Here the decedent had worked for this employer for twelve years without any trouble and with acknowledged satisfactory service. At the time of the occurrence which gave rise to the conclusion of “industrial misconduct,” the decedent was sixty-four (64) years of age in 1962 and had applied for Social Security benefits. The foreman placed trimmings in decedent’s wheelbarrow which the president of the employer foundry had previously told decedent “to let them carry it back.” This set of circumstances builds up to an almost inescapable inference which lacks much in being compatible with the liberal construction which must be accorded the Employment Security Act (§52-1525 et seq., Burns’ 1951 Replacement, as amended) to the end of alleviation of economic insecurity due to unemployment.

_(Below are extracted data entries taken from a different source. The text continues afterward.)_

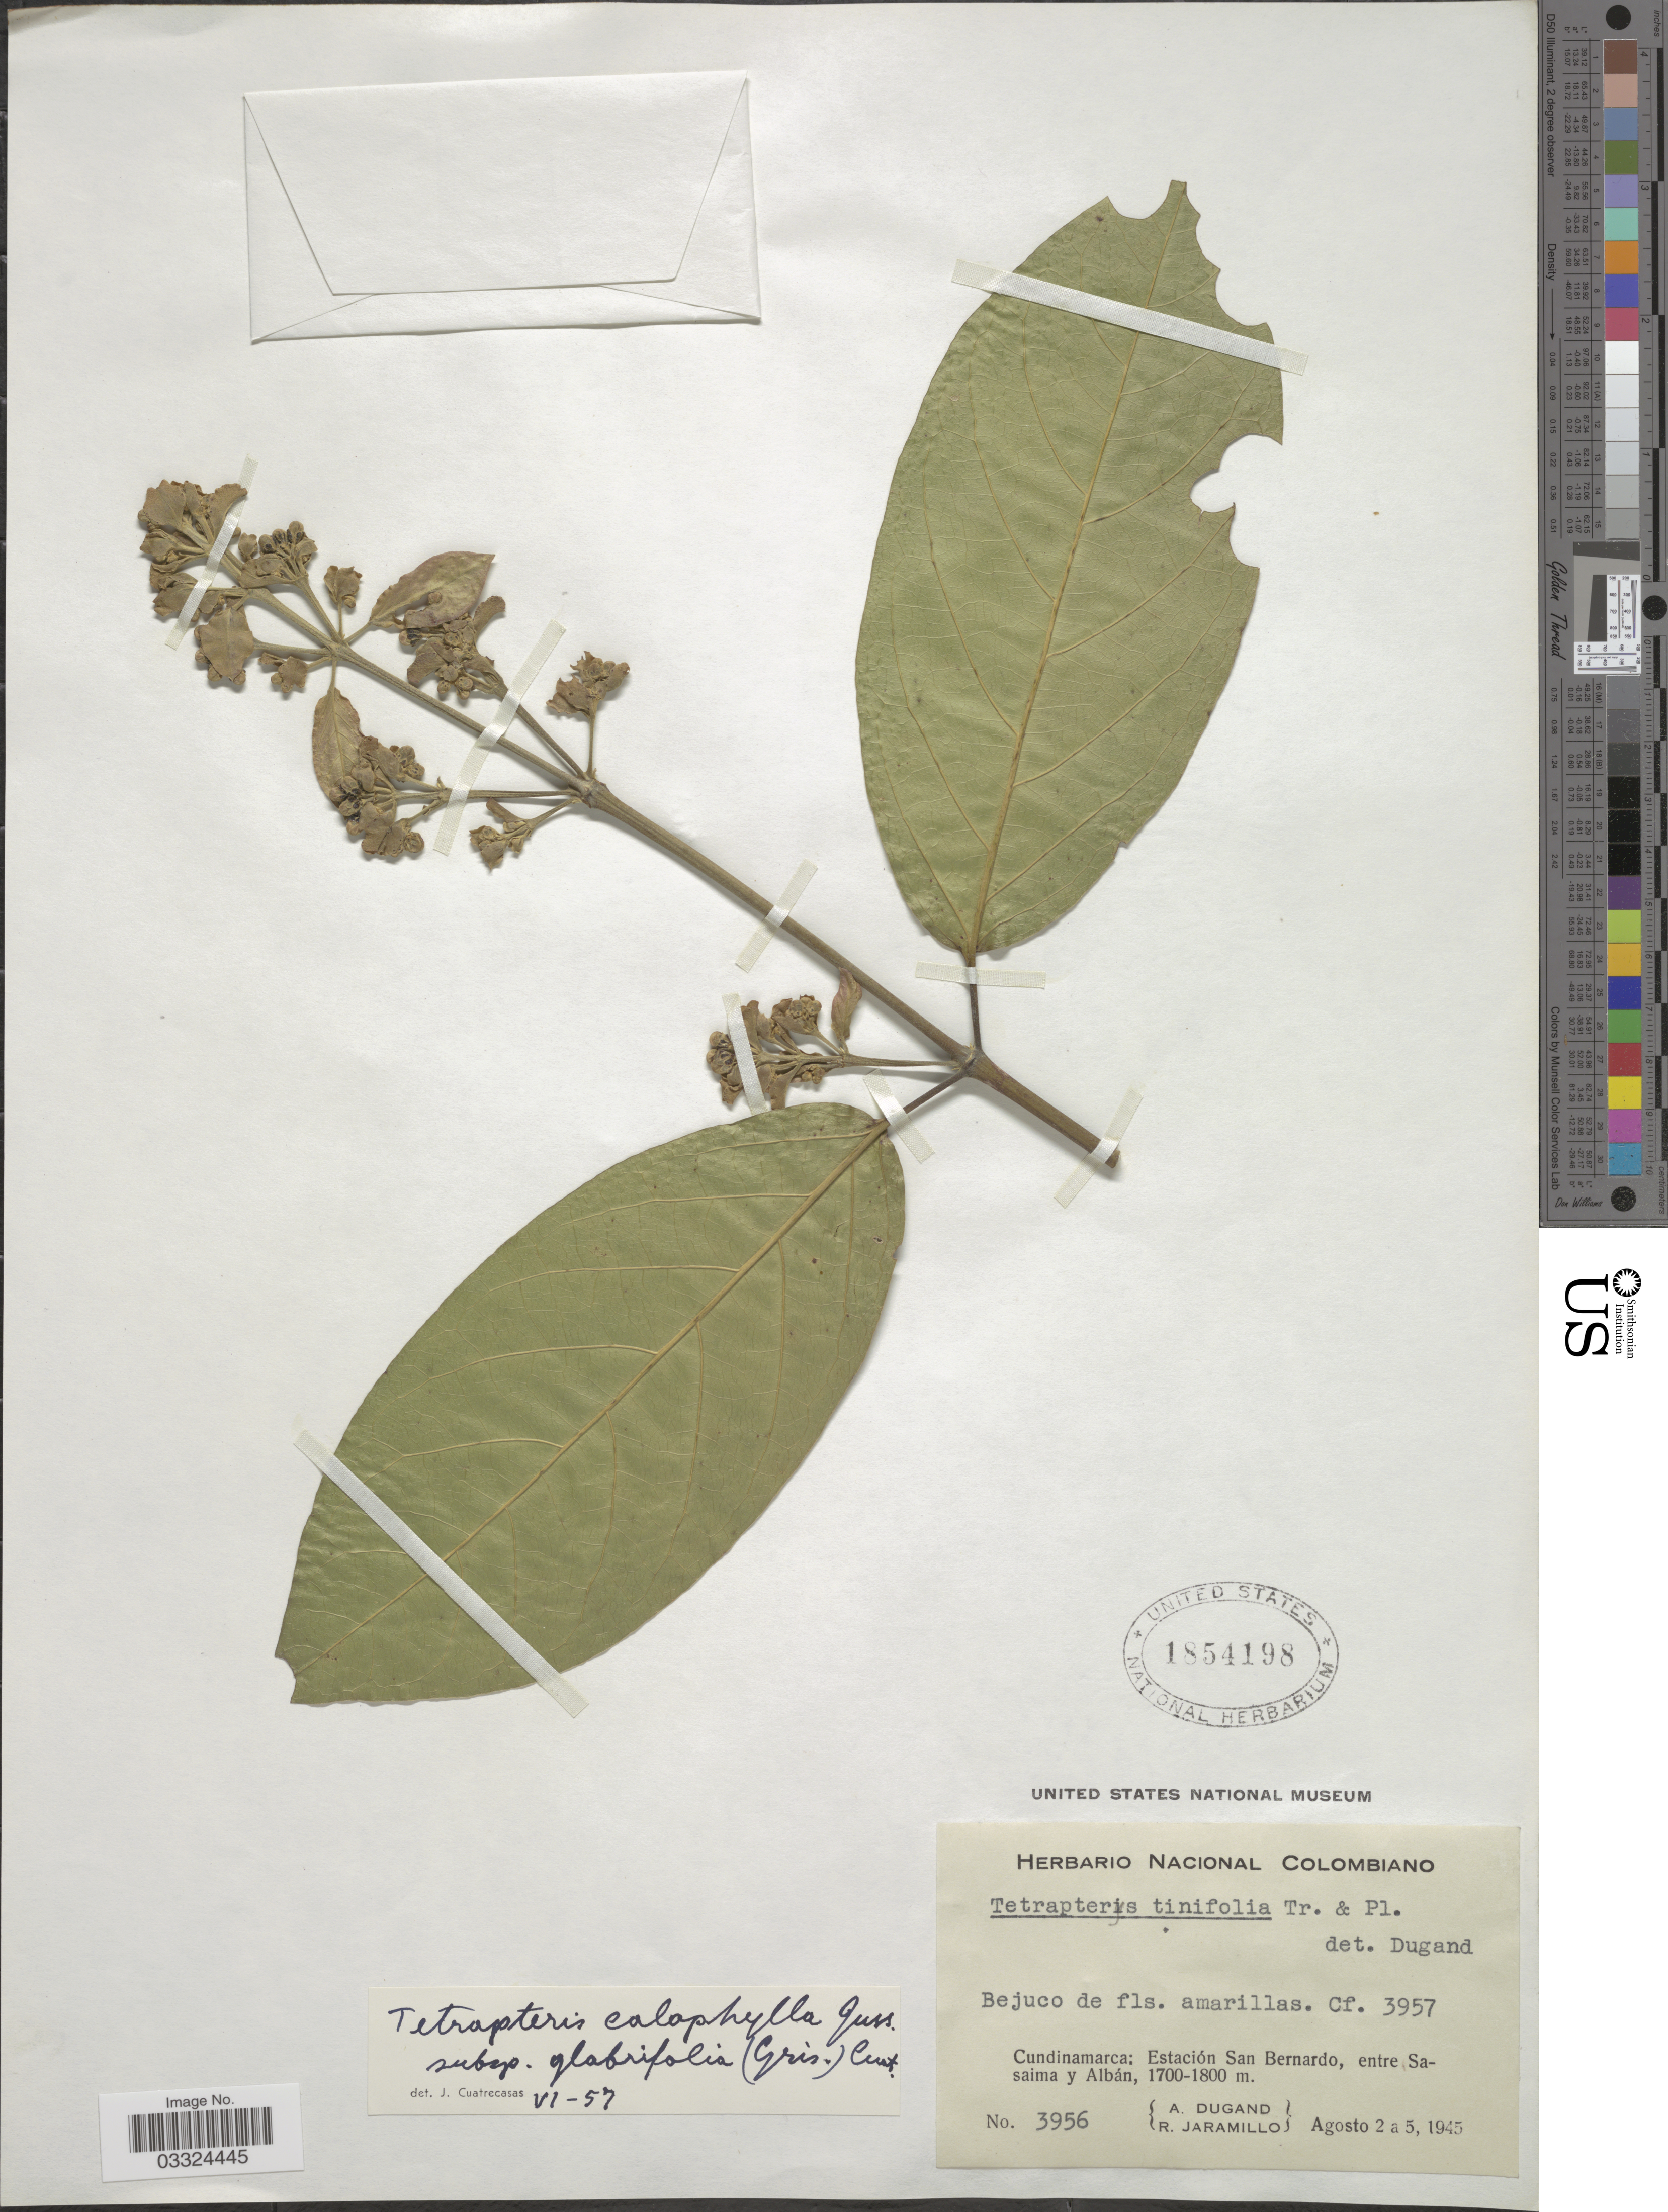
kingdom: Plantae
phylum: Tracheophyta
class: Magnoliopsida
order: Malpighiales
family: Malpighiaceae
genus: Tetrapterys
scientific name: Tetrapterys calophylla var. glabrifolia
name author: Griseb.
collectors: A. Dugand & R. Jaramillo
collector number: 3956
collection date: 1945-08-02/1945-08-05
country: Colombia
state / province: Cundinamarca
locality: Estación San Bernardo, entre Sasaima y Albán.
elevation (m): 1700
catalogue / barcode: US 1854198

To do other than reverse the decision of the Board in this case, in my opinion, would not only be a manifest and notorious gross injustice but lend judicial approval to a scheme of conflicting rules of employment, the violation of either of which would subject an employee to summary discharge for misconduct in connection with his work. If our vaunted theory of economic security is to survive in the present day period of economic insecurity, it will be so only by impartial judicial scrutiny of the human values involved in the mercenary conception of security enactments and the abuse thereof.
Hunter, J., concurs.
Note. — Reported in 188 N. E. 2d 281.